On Monday morning, I was awakened by a dog chasing a camel. I got up and exited my tent to see what the commotion was and then the camel started chasing me.
Welcome to Turkmenistan.
It was soon time to say goodbye to the friends I had made Sunday in this village and head off toward the capital Ashkebad, a seven-hour drive, or so I was told.
I wasn’t expecting (but probably should have been) how terrible the roads were and how many military checkpoints we would encounter. The soldiers were friendly, though. Once I showed them my papers they waved me on with a grin and a mock salute.
What was not so endearing was the actual drive. My co-driver, Steve Priovolos, and I were in the car for more than 15 hours on roads that can be described generously as horrendous. They were so terrible that the condition of the roads, coupled with the sheer monotony of the drive tested my desire to be in the Mongol Rally at all.
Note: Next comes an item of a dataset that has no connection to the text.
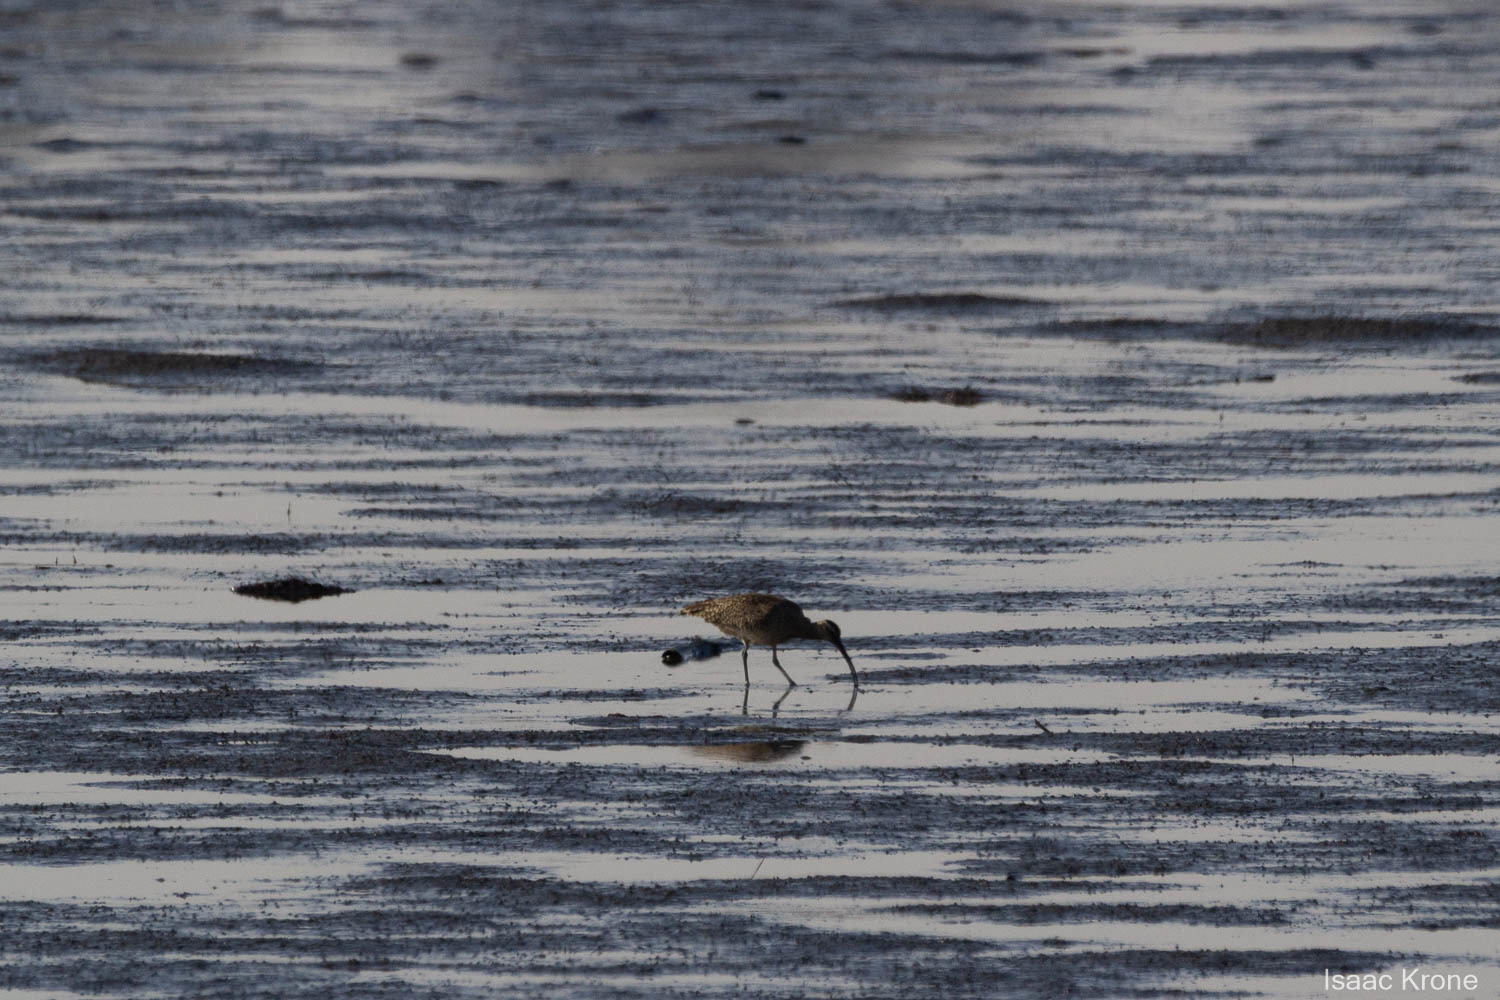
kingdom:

I always knew things would be tough. It’s 10,000 miles through 18 countries in uncertain and dangerous conditions. Last year on Day 8 Steve and I were broadsided by a driver in a 4X4; we were in Nissan Micra. It was destroyed, but not our desire for a replay, which is how we found ourselves at the starting line again. On July 14, we and hundreds of other ralliers left on the adventure.
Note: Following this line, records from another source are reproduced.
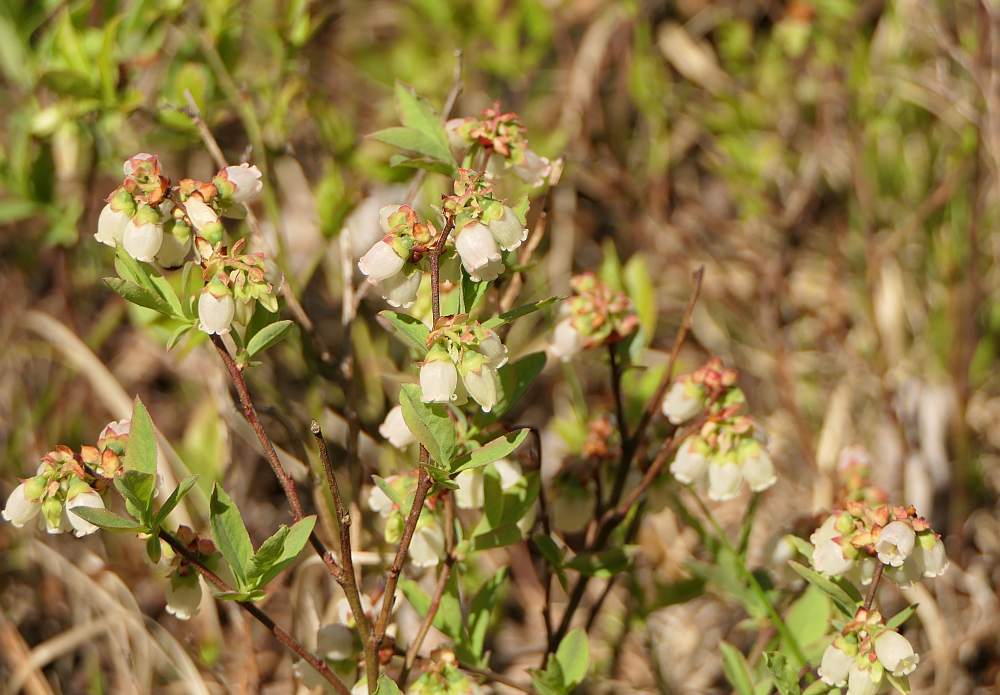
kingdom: Plantae
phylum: Tracheophyta
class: Magnoliopsida
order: Ericales
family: Ericaceae
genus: Vaccinium
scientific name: Vaccinium angustifolium
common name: Early lowbush blueberry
And now, here we were, driving hundreds of miles in 104-degree heat. The potholes were endless. So were the overzealous drivers, who came at us from both directions. I began to question why I was doing this in this dinky, crummy little car (which is what the rules call for — dinky anyway, crummy not specified).
In that moment of weakness I had no answers. Just fatigue and frazzled nerves. When we finally arrived in the capital, we settled into a hotel overlooking the presidential palace. I decided to sleep on my thoughts. Maybe Tuesday will bring with it a renewed vigor. Maybe it will not.